Some things are both SUCK and ROCK - I'll call them...

SOCK

* I can't personalise my answerphone message.
* I have a Japanese answerphone message - how cool!

* At certain stations on one of the lines out of Tokyo, they play a synth version of Moon River to herald approaching trains. This is, I think, quite unintentionally hilarious.
* I cannot stop humming Moon River all day after hearing it. It sticks like nothing else, even that damn Hanson song. This is, I'm sure, less than hilarious.

Book Reviews

A quick book review now, of a splendid little number I picked up on the subway the other day. Snappily titled the "Metro Expert's Transfer Guide", it gives details of all major subway line junctions. When I say details, I mean they tell you exactly which carriage you need to be in for any transfer between two subway lines. Say I was travelling to Asakusa on the Ginza line, it tells me that I would need to be in the front carriage to get out right opposite the steps for the Tobu line. If I wanted the Toei-Asakusa line, then obviously I'd want the 3rd carriage from the back.

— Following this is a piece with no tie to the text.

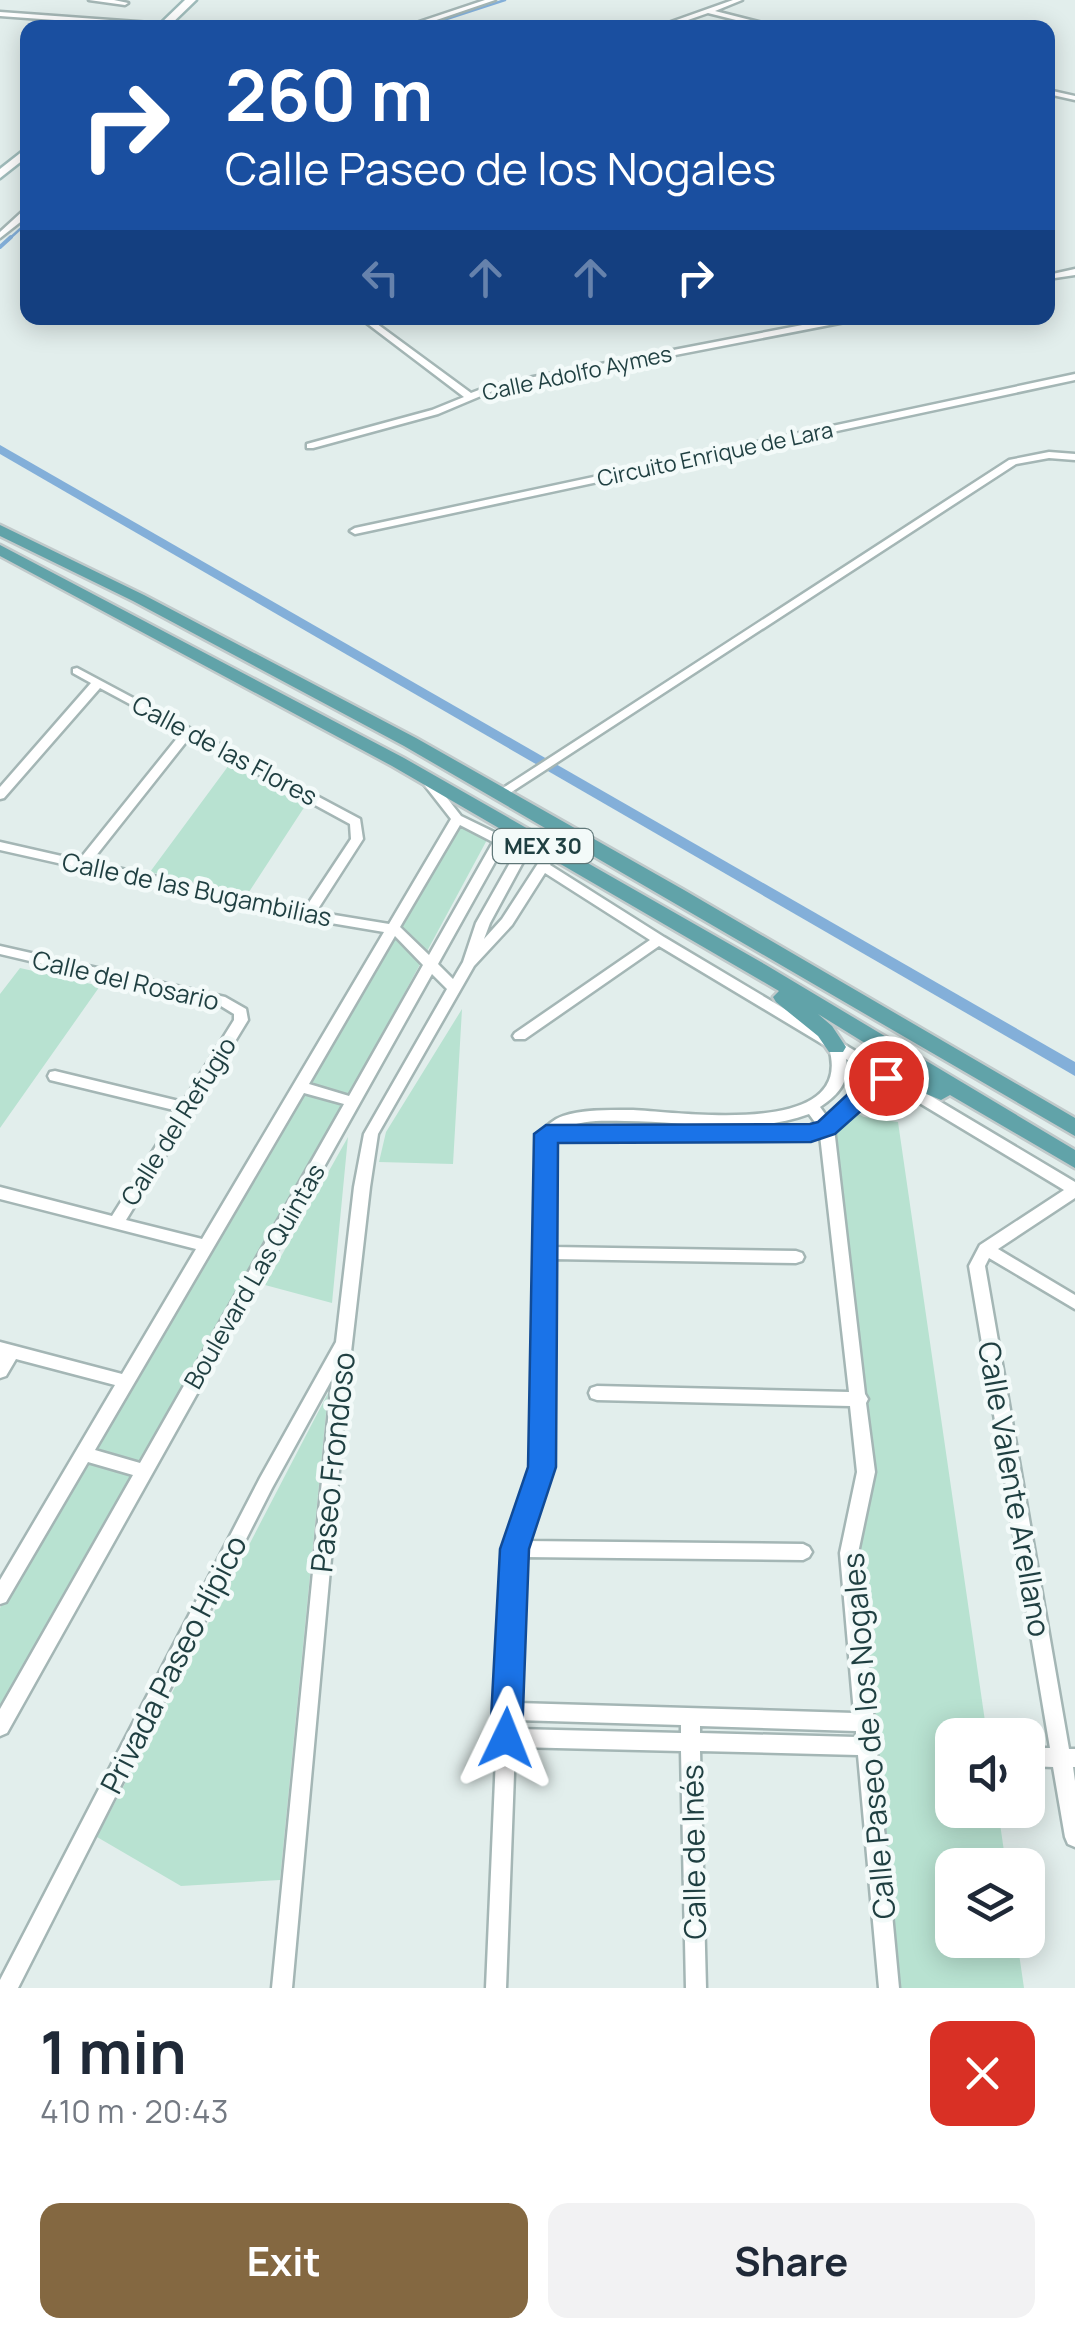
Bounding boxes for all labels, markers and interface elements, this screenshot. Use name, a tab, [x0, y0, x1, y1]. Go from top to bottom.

It also gives transfer times between lines; Yurakucho Line to Namboku Line at Nagatcho? That'll be a seven minute walk, mate. Don't want to rely on the signs when you arrive? Simply turn to the handy 3D map section at the back, detailing the staircases, escalators, concourses and corridors that link the platforms of 21 major transfer stations - this thing is a work of art.

One thing it doesn't specify is where to get off for station exits; this would have been useful last Sunday, when by the time we had walked to the end of the platform for the exit we wanted, the next train had arrived. Either the platforms are very long here, or the trains are very frequent; the walk took us two and a half minutes, so judge for yourselves, if you have nothing better to do (although I'm not for a second suggesting that you don't). Nor does it tell you which *doors* on each carriage to use - maybe in the revised edition later in the year...

At the bottom of each page is the following disclaimer: "Color-coded car gives you the approximate transfer boarding position. Please board the less-crowded cars." 'Approximate'? Rubbish. You and I and everyone else know full well that the tubes here stop religiously at the same point time after time; any feeble plea trying to reassure me that being one carriage further away from the action isn't going to slow me down is going to fall on deaf ears. If carriage three is what it says in the book, then that's where I'm going to be - the subway is destined to be a victim of this thing's success.

Strange Mix Award of the Week

In a club last night; they went from that one which sounds like it goes:

"DJ innovator when it comes to the scratch, thatsa my style, thatsa my style,"

to Queen's "We Will Rock You"

to Bon Jovi's "Livin' On A Prayer"

Needless to say, I danced to all three - I think. I might have drawn the line at Bon Jovi, but I don't fully recall. I'm afraid I was very, very drunk. Don't remember much. I do remember Vodka, and falling asleep on the train on the way home at 7 in the morning, but that's a different story altogether...

Competition!

Following the massive success (bear with me, okay?) of last week's effort, today's question is:

How many free advertising postcards did I walk away from the club with last night?

Please bear in mind when doing your calculations that I was more shedded than a broken and rusty lawnmower. Every family has one.

Right, that's your lot; hope everything is well wherever you guys are, and do stay in touch. More news when I can afford to log on again (September perhaps).